_PASSAGE PROVIDED_:
08 March 2018

How simplicity overcame redundancy in the quest for uptime

As IT services move increasingly to the core of organisations’ business strategy, there has been a focus on hardware redundancy as the key to maximising uptime. Redundancy dictates that for every data centre component required for robust, continuous operation there’s at least one duplicate standby component – making it an expensive, complex proposition. But what if you could guarantee data centre uptime without the extra redundancy?

To achieve the Uptime Institute’s highest Tier IV Certification , a data centre must demonstrate fault tolerance, which is the ability to function normally in the event of individual equipment failures or distribution path interruptions.

Unsurprisingly, the effort required to design, build and operate a Tier IV data centre with fully redundant N+N infrastructure has been economically viable only for large data-dependent organisations such as banks.

However, as NEXTDC has demonstrated through the recent launch of its second-generation Tier IV data centres in Brisbane and Melbourne (and shortly in Sydney), hardware redundancy can be overcome, as one of several unique design, engineering and operational measures that work together to deliver maximum uptime, affordably.

Complexity versus simplicity

In designing the second-generation data centres, Jeff Van Zetten, Head of Engineering and Design at NEXTDC, looked at how to combine innovative engineering and design with cutting-edge technologies, and achieve Tier IV certification without the prohibitive costs of 2N redundancy.

_SUPPLIED DATA_:

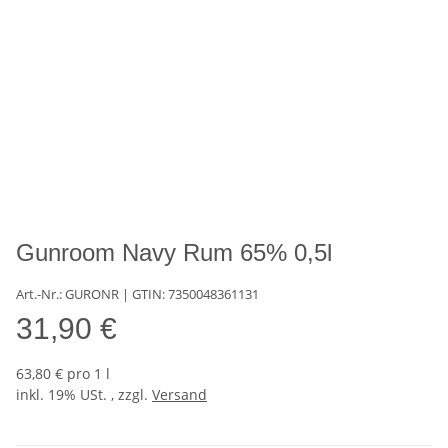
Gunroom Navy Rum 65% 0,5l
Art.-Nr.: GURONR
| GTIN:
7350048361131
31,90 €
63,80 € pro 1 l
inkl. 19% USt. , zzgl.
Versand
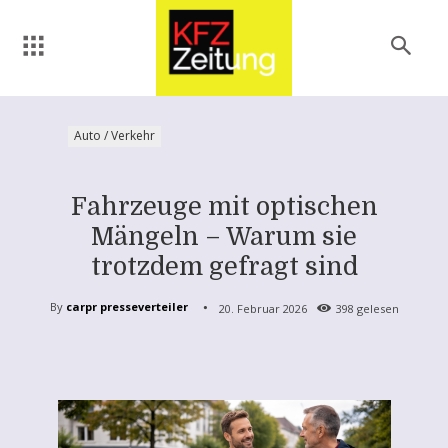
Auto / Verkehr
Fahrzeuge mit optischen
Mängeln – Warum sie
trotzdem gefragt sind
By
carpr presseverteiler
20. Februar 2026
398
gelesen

_WORK INSTRUCTION 1_: Copy the article on data center uptime word for word from "08 March 2018" to "distribution path interruptions.".
_WORK INSTRUCTION 2_:
Using the article on data center uptime, decide whether each statement agrees with it. Answer yes or no, and quote the words that settle it.
(a) To earn Tier IV Certification, a data center has to show fault tolerance.
(b) Fully redundant Tier IV data centers have been affordable for organizations of every size.
(c) NEXTDC's second-generation Tier IV data centers have already launched in Sydney.
The data has nothing to do with what you're asked here.

_ANSWER AREA 1_:
08 March 2018

How simplicity overcame redundancy in the quest for uptime

As IT services move increasingly to the core of organisations’ business strategy, there has been a focus on hardware redundancy as the key to maximising uptime. Redundancy dictates that for every data centre component required for robust, continuous operation there’s at least one duplicate standby component – making it an expensive, complex proposition. But what if you could guarantee data centre uptime without the extra redundancy?

To achieve the Uptime Institute’s highest Tier IV Certification , a data centre must demonstrate fault tolerance, which is the ability to function normally in the event of individual equipment failures or distribution path interruptions.

_ANSWER AREA 2_:
(a) Yes: "a data centre must demonstrate fault tolerance"
(b) No: "has been economically viable only for large data-dependent organisations such as banks"
(c) No: "in Brisbane and Melbourne (and shortly in Sydney)"